You don't describe how you come to a global view of which is the "last successful commit". Do you mean that the co-ordinator recovers (such as from its own log) and uses that information, or do you mean you use local information? In the latter case, what you describe doesn't sound like it preserves transaction atomicity across node crashes.
In RethinkDB, a table can be split into shards and each shard has at most one master and multiple replicas. With one master to perform all writes for a shard, there is no need for a co-ordinator. If the master of a shard goes down, a replica can be promoted as the master. For writes, RethinkDB prioritizes consistency over availability so a server failure may carry some downtime in terms of writes but reads can be configured to be highly available (though they could potentially be out of date).
But there is definitely a downside that if a RethinkDB master server fails immediately after a write (before it propagated to a replica) and does not recover, then there can be some data loss (but only the most recent writes on that shard).
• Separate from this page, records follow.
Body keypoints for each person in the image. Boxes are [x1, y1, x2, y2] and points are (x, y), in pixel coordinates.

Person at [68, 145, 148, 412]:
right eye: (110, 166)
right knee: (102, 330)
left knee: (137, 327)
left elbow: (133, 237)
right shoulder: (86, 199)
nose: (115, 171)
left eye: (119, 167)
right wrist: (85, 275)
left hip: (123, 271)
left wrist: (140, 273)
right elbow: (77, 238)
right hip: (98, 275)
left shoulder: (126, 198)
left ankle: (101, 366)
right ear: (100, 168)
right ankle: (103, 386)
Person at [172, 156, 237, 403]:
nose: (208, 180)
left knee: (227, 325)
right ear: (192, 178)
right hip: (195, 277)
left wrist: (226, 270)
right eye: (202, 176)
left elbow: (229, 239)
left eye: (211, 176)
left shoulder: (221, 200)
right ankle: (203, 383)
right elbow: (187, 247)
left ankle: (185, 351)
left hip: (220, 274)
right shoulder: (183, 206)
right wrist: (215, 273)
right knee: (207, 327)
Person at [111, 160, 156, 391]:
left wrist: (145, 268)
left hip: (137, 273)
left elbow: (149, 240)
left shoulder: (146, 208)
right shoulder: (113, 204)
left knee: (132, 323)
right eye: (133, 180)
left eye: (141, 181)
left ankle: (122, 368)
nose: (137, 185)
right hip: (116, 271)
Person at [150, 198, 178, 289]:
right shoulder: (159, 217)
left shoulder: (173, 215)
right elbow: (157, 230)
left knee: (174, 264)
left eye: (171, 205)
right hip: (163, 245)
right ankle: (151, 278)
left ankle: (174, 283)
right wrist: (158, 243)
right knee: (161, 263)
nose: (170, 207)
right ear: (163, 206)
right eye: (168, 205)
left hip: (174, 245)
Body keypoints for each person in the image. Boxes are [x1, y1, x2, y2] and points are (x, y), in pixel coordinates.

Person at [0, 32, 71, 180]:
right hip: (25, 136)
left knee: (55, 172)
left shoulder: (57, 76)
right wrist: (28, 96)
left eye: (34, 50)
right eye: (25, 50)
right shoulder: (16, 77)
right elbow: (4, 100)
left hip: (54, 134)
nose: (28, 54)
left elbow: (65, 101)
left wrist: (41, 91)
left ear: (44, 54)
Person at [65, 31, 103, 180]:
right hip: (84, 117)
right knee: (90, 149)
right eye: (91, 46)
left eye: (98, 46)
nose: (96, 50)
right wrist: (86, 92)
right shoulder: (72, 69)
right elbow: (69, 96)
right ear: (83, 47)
So if I'm reading this right, the master process can lose writes (if there's permanent failure). So taking your 2PC scheme above with the 'settled' flag, you can respond to the client that the txn has been committed once you've written the flag, but this commit marker can also just be entirely lost? (again, permanent failure)
If this 'settled' flag exists on each 'shard' instead of just the coordinator, any random subset of those too can be lost? I don't understand what's going on here, or what guarantees this 2PC implementation provides.
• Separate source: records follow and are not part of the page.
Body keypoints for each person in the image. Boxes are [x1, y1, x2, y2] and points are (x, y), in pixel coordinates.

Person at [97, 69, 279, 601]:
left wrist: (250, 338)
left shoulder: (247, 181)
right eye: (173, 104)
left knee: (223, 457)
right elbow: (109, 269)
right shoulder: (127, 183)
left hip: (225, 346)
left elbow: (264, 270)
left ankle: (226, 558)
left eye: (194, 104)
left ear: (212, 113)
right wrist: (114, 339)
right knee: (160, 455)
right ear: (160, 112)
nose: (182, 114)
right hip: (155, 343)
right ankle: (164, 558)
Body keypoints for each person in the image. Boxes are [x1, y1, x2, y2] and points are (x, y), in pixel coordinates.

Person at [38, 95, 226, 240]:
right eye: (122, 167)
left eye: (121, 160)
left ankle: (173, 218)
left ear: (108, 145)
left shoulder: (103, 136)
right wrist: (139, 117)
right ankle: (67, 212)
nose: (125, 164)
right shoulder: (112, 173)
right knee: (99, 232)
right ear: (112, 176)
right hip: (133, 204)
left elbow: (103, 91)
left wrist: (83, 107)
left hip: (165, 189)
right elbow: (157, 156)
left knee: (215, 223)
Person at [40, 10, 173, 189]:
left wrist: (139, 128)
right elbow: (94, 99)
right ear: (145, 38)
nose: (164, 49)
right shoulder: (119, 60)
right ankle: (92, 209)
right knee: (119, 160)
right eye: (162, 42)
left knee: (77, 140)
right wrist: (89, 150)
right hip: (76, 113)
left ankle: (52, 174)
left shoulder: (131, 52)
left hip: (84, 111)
Actually, I may be mistaken about my previous commment. I'm not completely sure if this loss of recent data would happen as I've described. It depends on client implementation. For example, a client could wait for a write to propagate to at least 1 replica before telling the caller that the data was inserted successfully. This is an implementation detail I'm not sure about.
Also the settled flag exists on each record, not each shard. A shard is typically made up of multiple unsettled records. Each worker is assigned to a shard using a hash function so it's deterministic and the worker only processes unsettled transactions from their own shard.
Also I said something else misleading in one of my previous comments. In my case, the shard key of each record (which determines which shard a record belongs to) was not based on its own record ID but on the account ID of the user who owns that record. So effectively the sharding was happening based on user accounts and it was designed so that the records created by an account could be processed independently of records created by a different account.
Given how critical preventing future intent writes is to the protocol to ensure safety during recovery, it'd be nice to have more detail on how that works. Calling it an in memory data structure doesn't exactly inspire confidence.
Agreed, we should be talking about the "timestamp cache" in more detail generally. While I'm here, looking at  helped me confirm how everything is kosher despite being in-memory. The timestamp cache pessimistically maintains a "low water mark", this always ratchets up monotonically and represents the earliest access timestamp of any key in the range. Writes happening at timestamps lower than this water mark are not let through, and bumping this watermark past the point of the observed write intent's timestamp is how slow inflight write intents are aborted by recovering read requests. On server restart, the timestamp cache is initialized with a low water mark of the current system time + maximum clock offset, so "future" write intents (or more accurately: write intents sent in the past but previously stuck in transit) are simply rejected.
Wow, this is impressive.
What I'll say might come off naive but I accept this at an attempt for a reductionist's viewpoint.
A singular update that side affects *N (times N) where N is greater than 1 will always lead to either a race condition or latency.